*Work to be completed:*
Write everything in the listing from the line containing "left elbow: (922, 892, -14)" down to the line containing "left wrist: (980, 855, -26)", both included, as a JSON list of strings with one string per line and blank lines left out.

****

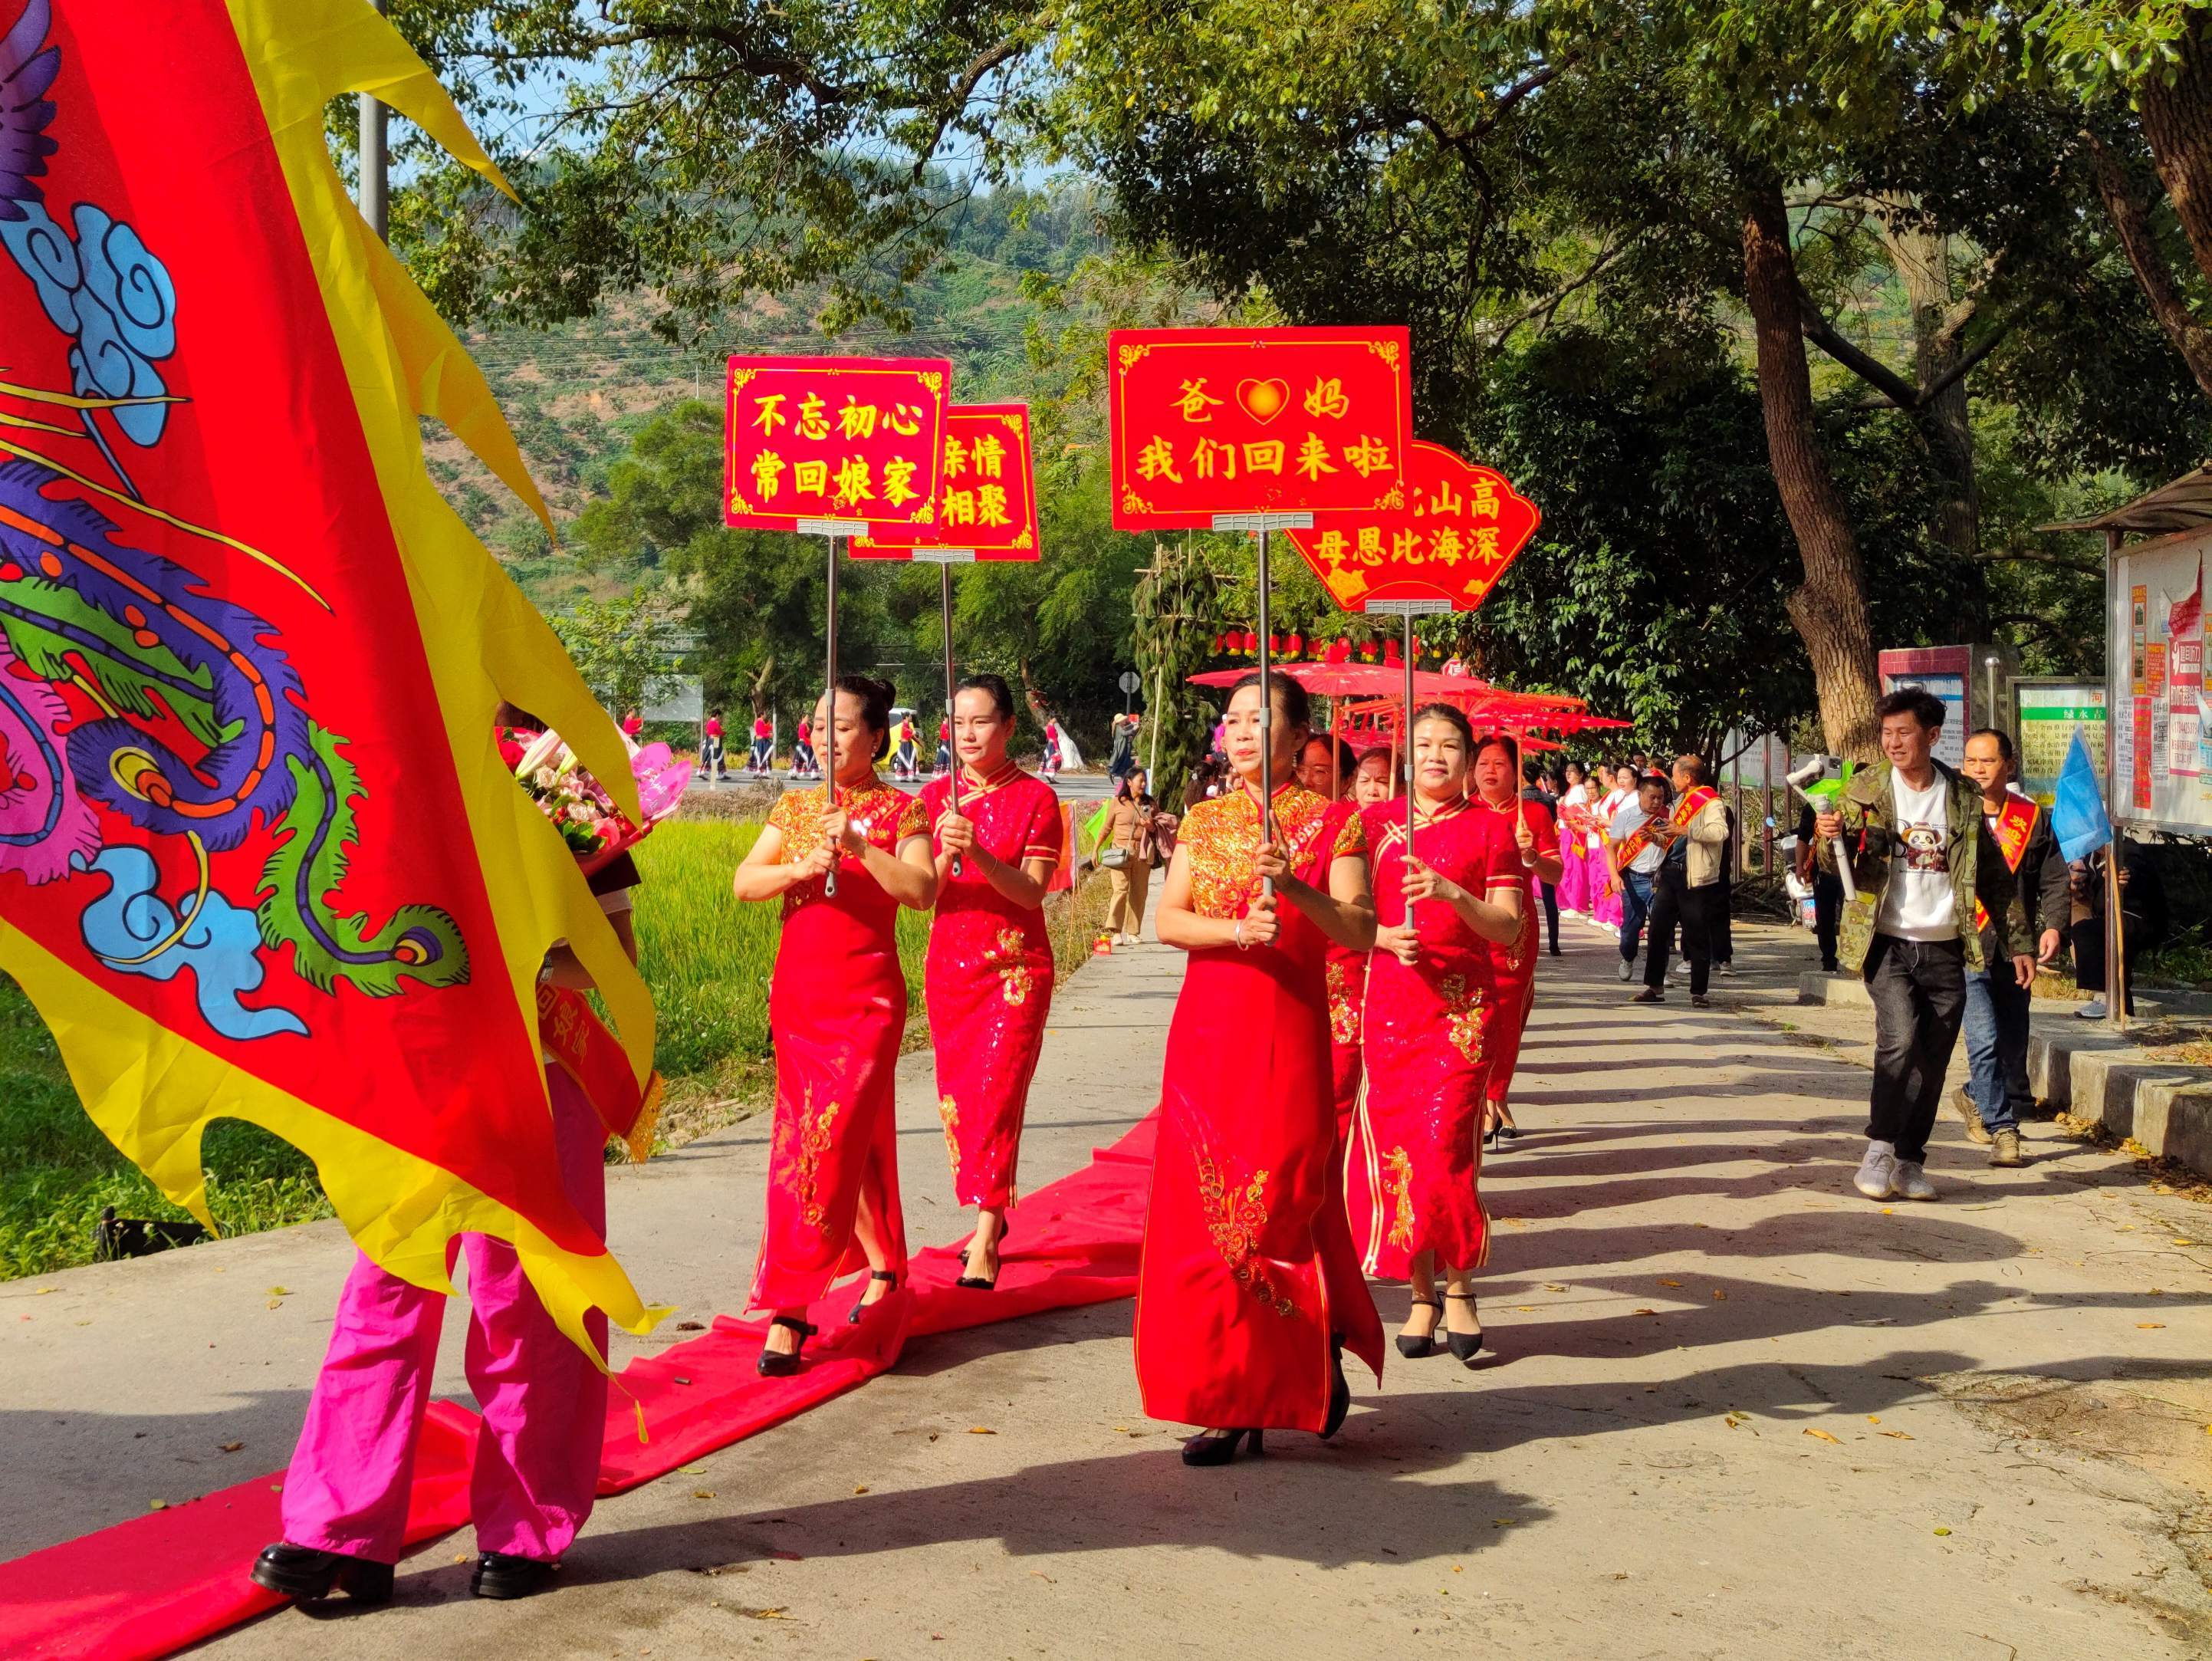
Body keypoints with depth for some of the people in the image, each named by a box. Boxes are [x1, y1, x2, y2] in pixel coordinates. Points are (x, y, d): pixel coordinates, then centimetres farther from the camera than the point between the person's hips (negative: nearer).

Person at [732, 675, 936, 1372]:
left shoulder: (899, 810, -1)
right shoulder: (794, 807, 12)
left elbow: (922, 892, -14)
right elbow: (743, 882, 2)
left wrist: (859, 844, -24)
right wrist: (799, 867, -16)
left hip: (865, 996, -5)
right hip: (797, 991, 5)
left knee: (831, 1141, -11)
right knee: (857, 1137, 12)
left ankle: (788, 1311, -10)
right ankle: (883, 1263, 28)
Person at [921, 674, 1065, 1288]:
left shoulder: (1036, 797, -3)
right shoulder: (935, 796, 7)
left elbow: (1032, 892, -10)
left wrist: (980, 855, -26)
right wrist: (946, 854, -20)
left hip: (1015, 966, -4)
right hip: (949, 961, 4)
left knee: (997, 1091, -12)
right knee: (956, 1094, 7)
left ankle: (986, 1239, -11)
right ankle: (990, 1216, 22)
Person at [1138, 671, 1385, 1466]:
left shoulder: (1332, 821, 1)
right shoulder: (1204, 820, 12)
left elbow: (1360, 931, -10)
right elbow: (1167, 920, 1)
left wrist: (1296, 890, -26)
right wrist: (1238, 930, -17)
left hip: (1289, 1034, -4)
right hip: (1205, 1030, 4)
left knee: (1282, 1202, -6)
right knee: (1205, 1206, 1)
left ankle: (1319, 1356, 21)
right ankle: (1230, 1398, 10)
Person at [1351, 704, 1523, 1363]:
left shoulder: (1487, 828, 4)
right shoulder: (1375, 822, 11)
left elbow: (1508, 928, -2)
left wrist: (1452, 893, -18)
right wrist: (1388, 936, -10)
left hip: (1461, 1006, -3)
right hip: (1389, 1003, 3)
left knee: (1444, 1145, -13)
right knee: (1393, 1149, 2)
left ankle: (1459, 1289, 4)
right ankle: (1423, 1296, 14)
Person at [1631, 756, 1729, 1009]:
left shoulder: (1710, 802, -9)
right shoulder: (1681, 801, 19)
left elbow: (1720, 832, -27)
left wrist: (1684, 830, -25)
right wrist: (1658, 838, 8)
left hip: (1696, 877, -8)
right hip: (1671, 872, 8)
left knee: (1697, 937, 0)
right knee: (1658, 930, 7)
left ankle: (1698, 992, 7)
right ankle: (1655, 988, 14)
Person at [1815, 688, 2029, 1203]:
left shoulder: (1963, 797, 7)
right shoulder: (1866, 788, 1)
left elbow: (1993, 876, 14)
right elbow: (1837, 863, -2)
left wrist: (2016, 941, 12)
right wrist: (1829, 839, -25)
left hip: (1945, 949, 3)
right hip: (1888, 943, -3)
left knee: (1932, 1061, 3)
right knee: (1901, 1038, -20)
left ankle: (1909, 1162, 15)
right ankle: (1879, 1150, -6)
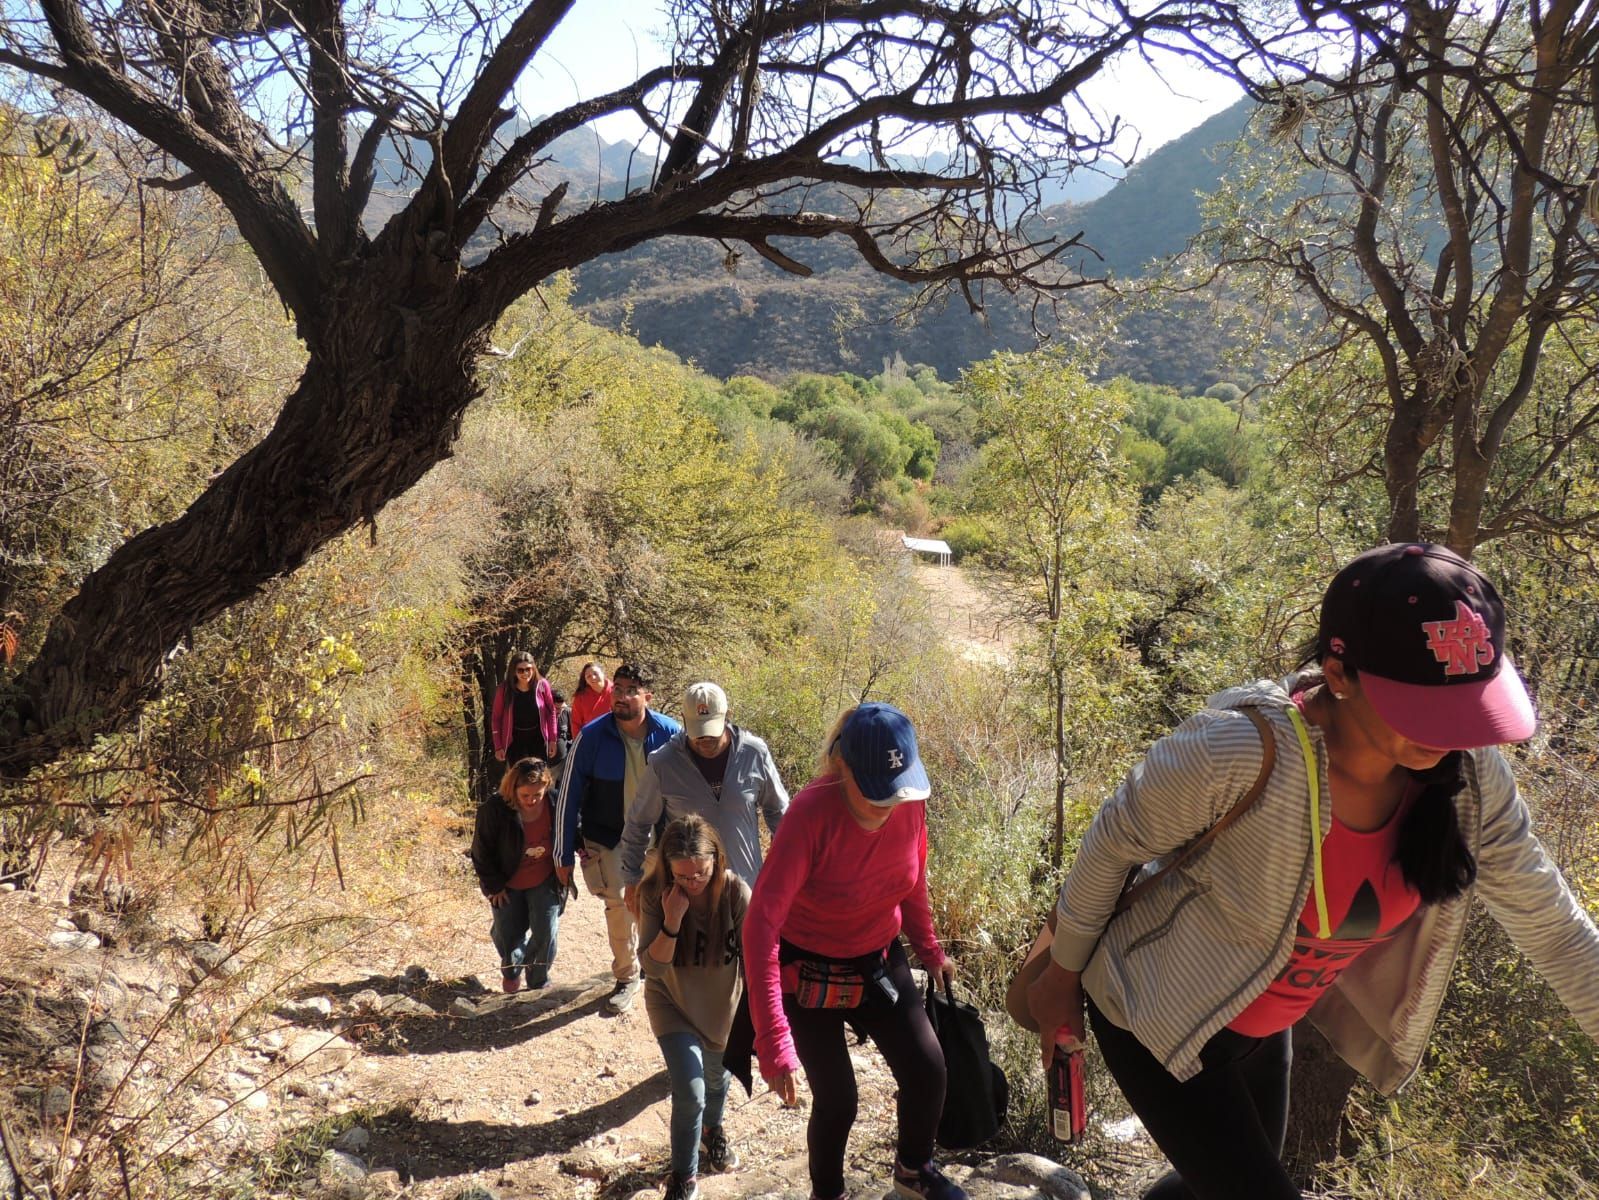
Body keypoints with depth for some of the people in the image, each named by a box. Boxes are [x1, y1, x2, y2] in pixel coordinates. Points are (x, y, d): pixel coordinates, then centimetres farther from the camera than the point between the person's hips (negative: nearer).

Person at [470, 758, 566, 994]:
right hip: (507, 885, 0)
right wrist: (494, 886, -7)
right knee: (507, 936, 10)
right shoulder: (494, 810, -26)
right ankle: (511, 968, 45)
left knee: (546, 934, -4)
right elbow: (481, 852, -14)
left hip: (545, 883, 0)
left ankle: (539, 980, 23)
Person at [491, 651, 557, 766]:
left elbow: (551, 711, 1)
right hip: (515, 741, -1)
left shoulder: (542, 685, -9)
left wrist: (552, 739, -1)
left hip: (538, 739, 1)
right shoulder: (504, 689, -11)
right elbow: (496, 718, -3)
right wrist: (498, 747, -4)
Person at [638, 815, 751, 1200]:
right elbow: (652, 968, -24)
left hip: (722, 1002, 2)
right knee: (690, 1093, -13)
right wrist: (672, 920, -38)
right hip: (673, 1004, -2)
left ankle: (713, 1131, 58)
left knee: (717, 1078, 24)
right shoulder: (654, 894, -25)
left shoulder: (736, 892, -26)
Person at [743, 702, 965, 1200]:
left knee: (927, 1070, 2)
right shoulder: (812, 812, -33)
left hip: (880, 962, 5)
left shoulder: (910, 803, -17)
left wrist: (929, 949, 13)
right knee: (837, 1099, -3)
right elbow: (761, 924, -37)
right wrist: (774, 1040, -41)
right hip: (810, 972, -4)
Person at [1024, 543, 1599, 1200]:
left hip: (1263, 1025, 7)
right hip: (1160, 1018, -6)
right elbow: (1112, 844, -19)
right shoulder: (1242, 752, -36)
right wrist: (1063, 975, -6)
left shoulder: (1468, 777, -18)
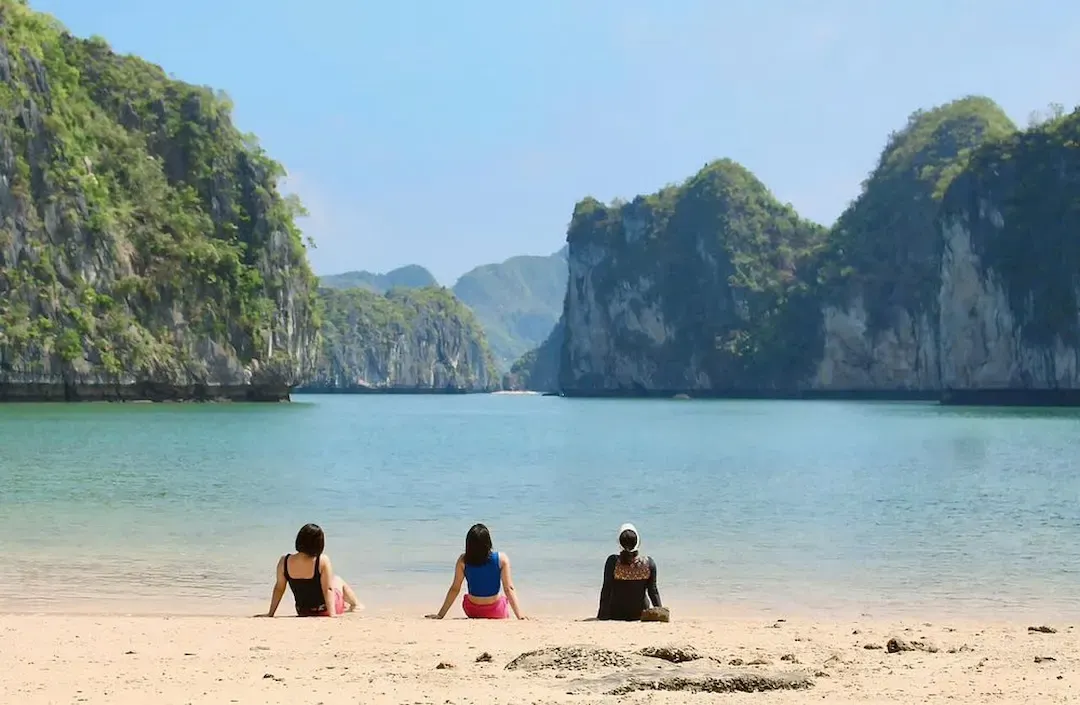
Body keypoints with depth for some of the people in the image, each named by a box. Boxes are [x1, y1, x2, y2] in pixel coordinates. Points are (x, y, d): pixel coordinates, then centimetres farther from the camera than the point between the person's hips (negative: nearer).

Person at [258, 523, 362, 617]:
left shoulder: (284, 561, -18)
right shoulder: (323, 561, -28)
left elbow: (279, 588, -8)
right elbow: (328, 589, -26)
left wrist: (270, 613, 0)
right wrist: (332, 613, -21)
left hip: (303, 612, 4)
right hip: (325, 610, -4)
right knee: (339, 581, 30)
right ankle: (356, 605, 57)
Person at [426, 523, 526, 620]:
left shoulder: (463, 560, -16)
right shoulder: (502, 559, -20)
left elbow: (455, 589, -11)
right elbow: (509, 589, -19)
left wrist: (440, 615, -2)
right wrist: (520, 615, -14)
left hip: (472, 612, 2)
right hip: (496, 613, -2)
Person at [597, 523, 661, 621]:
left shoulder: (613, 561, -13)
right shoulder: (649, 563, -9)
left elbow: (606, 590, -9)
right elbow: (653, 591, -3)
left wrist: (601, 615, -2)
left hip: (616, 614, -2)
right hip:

****

*Expected answer:*
[
  "left elbow: (922, 892, -14)",
  "right elbow: (743, 882, 2)",
  "left wrist: (859, 844, -24)",
  "right wrist: (799, 867, -16)",
  "left hip: (865, 996, -5)",
  "right hip: (797, 991, 5)",
  "left knee: (831, 1141, -11)",
  "right knee: (857, 1137, 12)",
  "left ankle: (788, 1311, -10)",
  "right ankle: (883, 1263, 28)",
  "Person at [921, 674, 1065, 1288]:",
  "left shoulder: (1036, 797, -3)",
  "right shoulder: (935, 796, 7)",
  "left elbow: (1032, 892, -10)",
  "left wrist: (980, 855, -26)"
]